4. – Per la cassazione della sentenza della Corte d’appello il Bal!occhi ha proposto ricorso, con atto notificato il 20 agosto 2012.
Il ricorso è articolato in due motivi ed illustrato da memoria.
Ha resistito, con controricorso illustrato da memoria, la Vittoria
Assicurazioni.
Gli altri intimati non hanno svolto attività difensiva in questa sede.

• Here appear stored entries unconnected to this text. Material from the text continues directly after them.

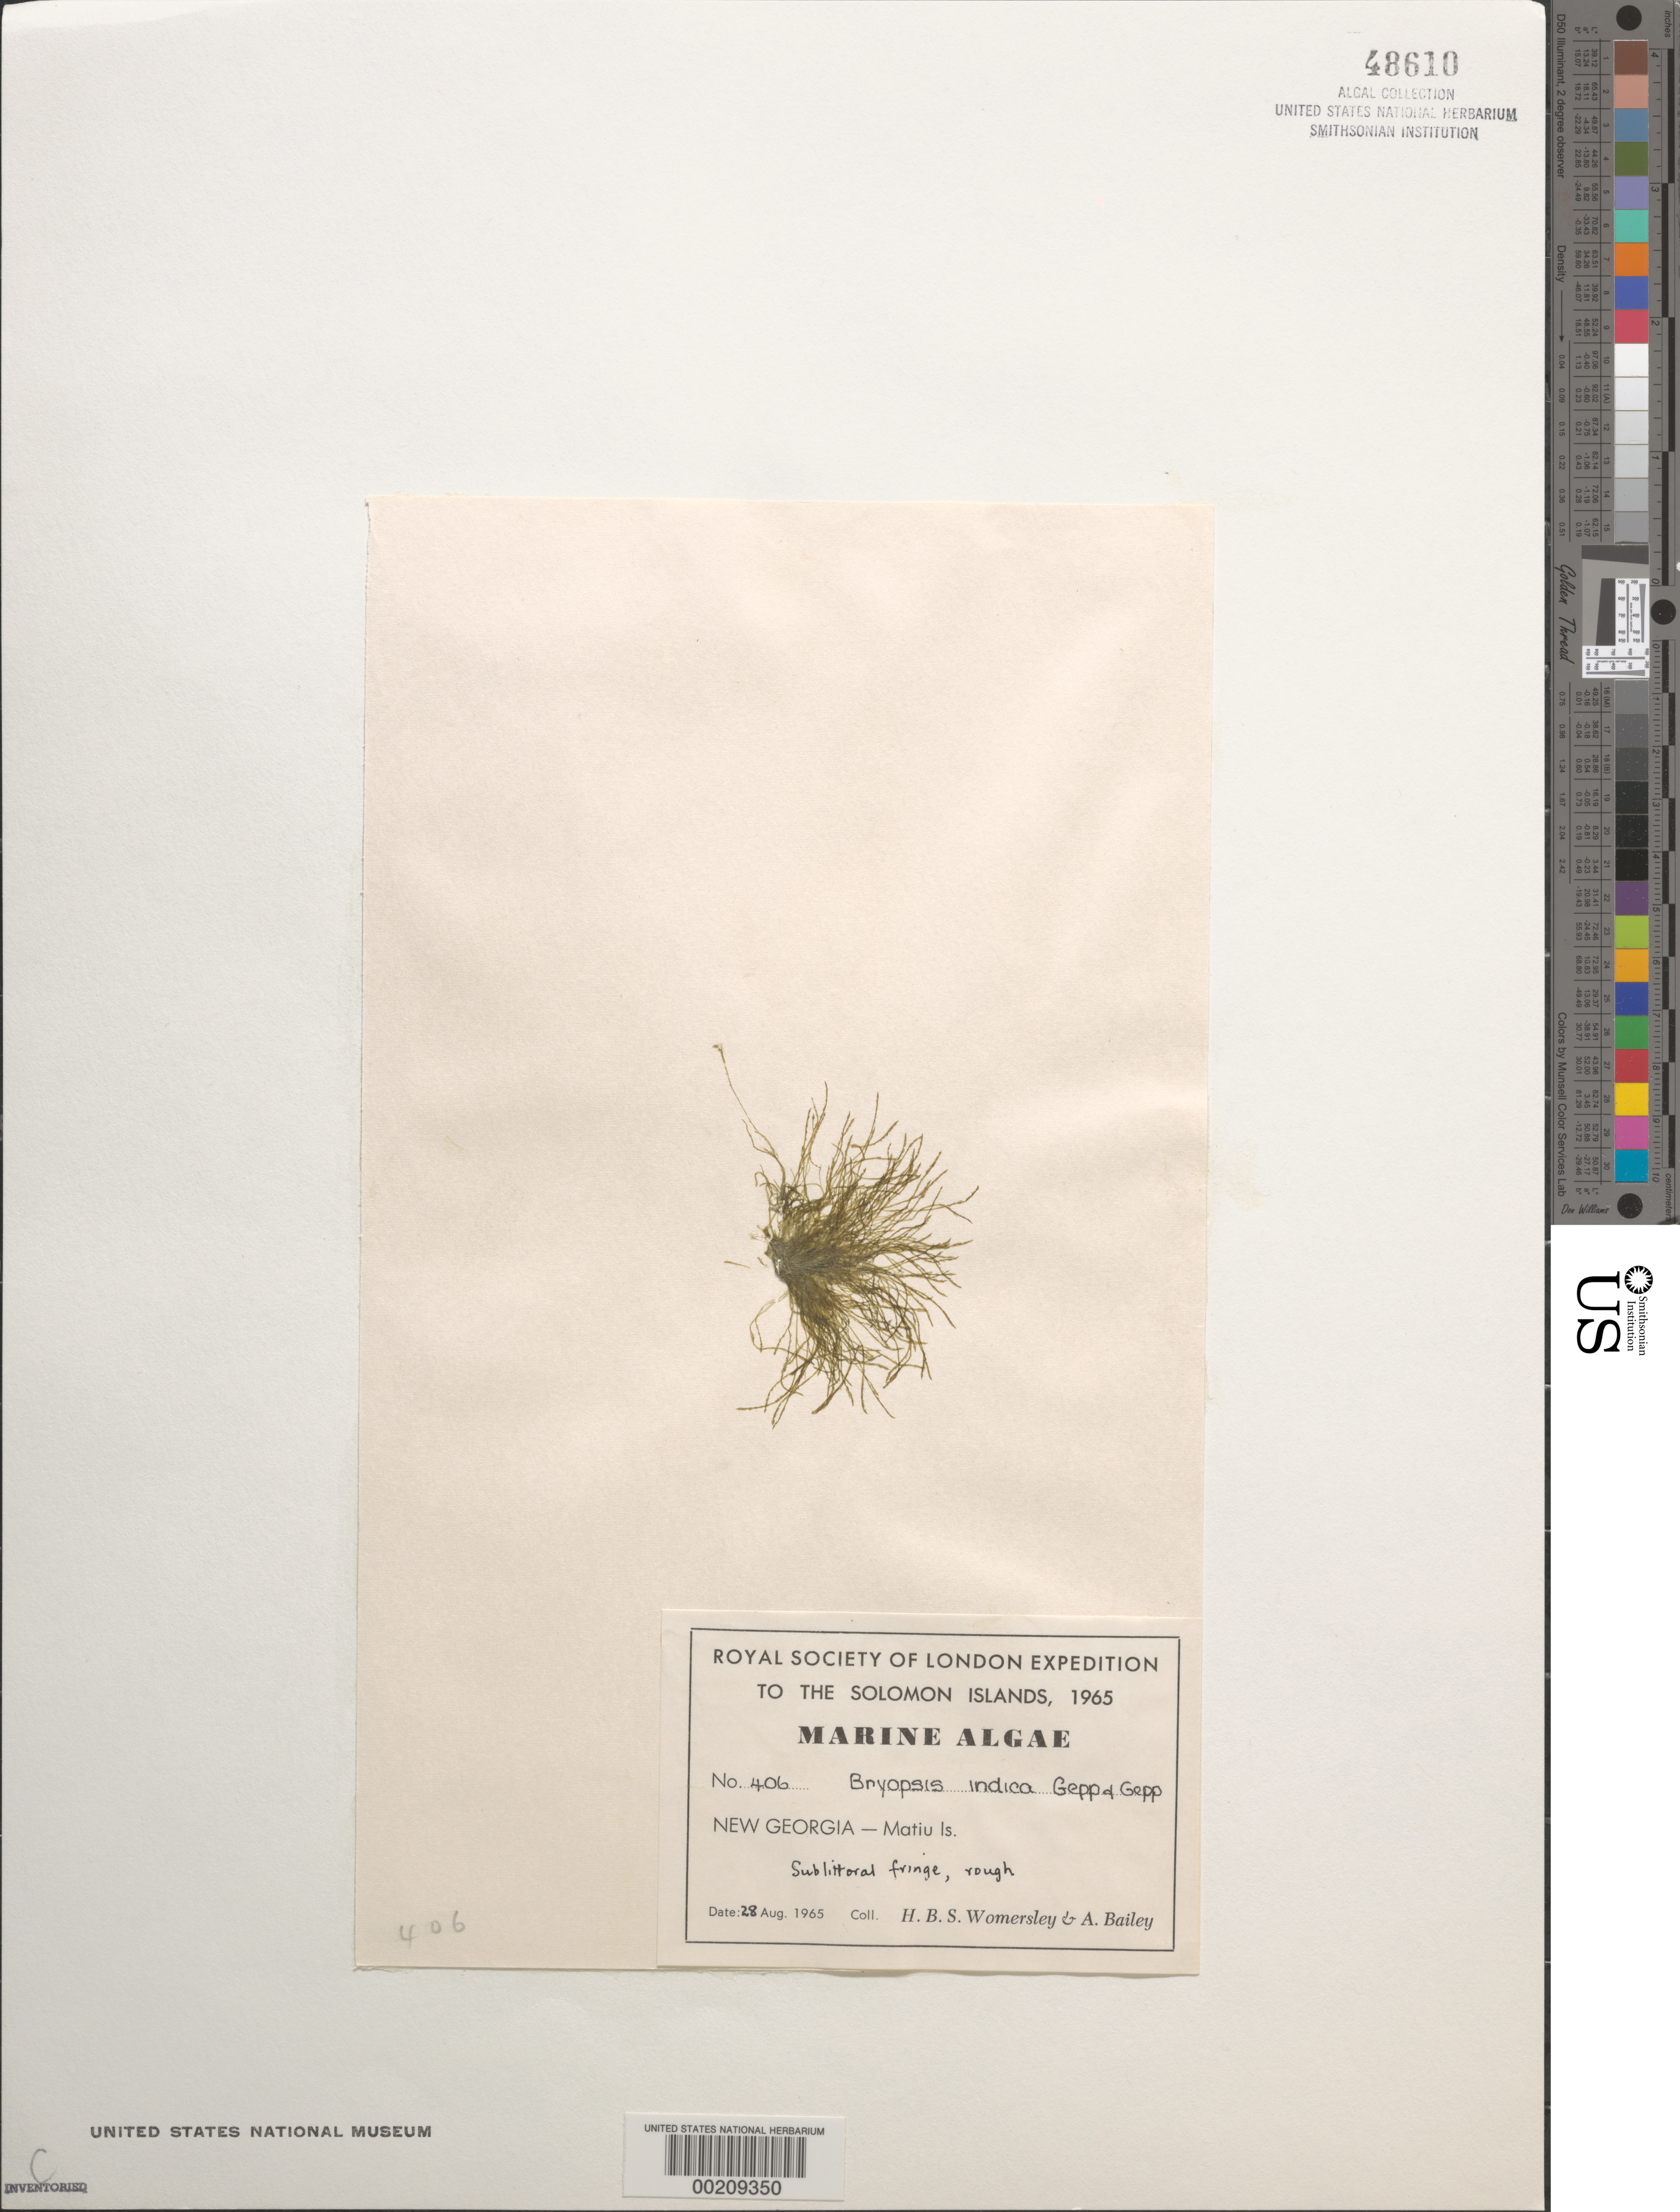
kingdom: Plantae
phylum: Chlorophyta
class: Ulvophyceae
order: Bryopsidales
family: Bryopsidaceae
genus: Bryopsis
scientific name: Bryopsis indica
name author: A. Gepp & E. Gepp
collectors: H. B. S. Womersley & A. Bailey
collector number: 406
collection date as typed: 28 Aug 1965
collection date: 1965-08-28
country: Solomon Islands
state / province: Western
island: Matiu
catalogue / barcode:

5. – La Terza Sezione di questa Corte, con ordinanza interlocutoria 22 giugno 2017, n. 15535, ha rimesso gli atti al Primo Presidente
per l’eventuale assegnazione del ricorso alle Sezioni Unite al fine di risolvere il contrasto di giurisprudenza sulla questione, sollevata con il
primo motivo di impugnazione, se dall’ammontare del danno risarcibile si debba scomputare la rendita per l’inabilità permanente riconosciuta dall’INAIL a seguito di infortunio occorso al lavoratore durante
il normale percorso di andata e ritorno dal luogo di abitazione a quello
di lavoro.
Il Primo Presidente ha disposto l’assegnazione del ricorso alle Sezioni Unite.
RAGIONI DELLA DECISIONE

1. – La questione rimessa all’esame di queste Sezioni Unite è se
dal computo del pregiudizio sofferto dal lavoratore a seguito di infortunio sulle vie del lavoro causato dal fatto illecito di un terzo, vada
defalcata la rendita per l’inabilità permanente costituita dall’INAIL.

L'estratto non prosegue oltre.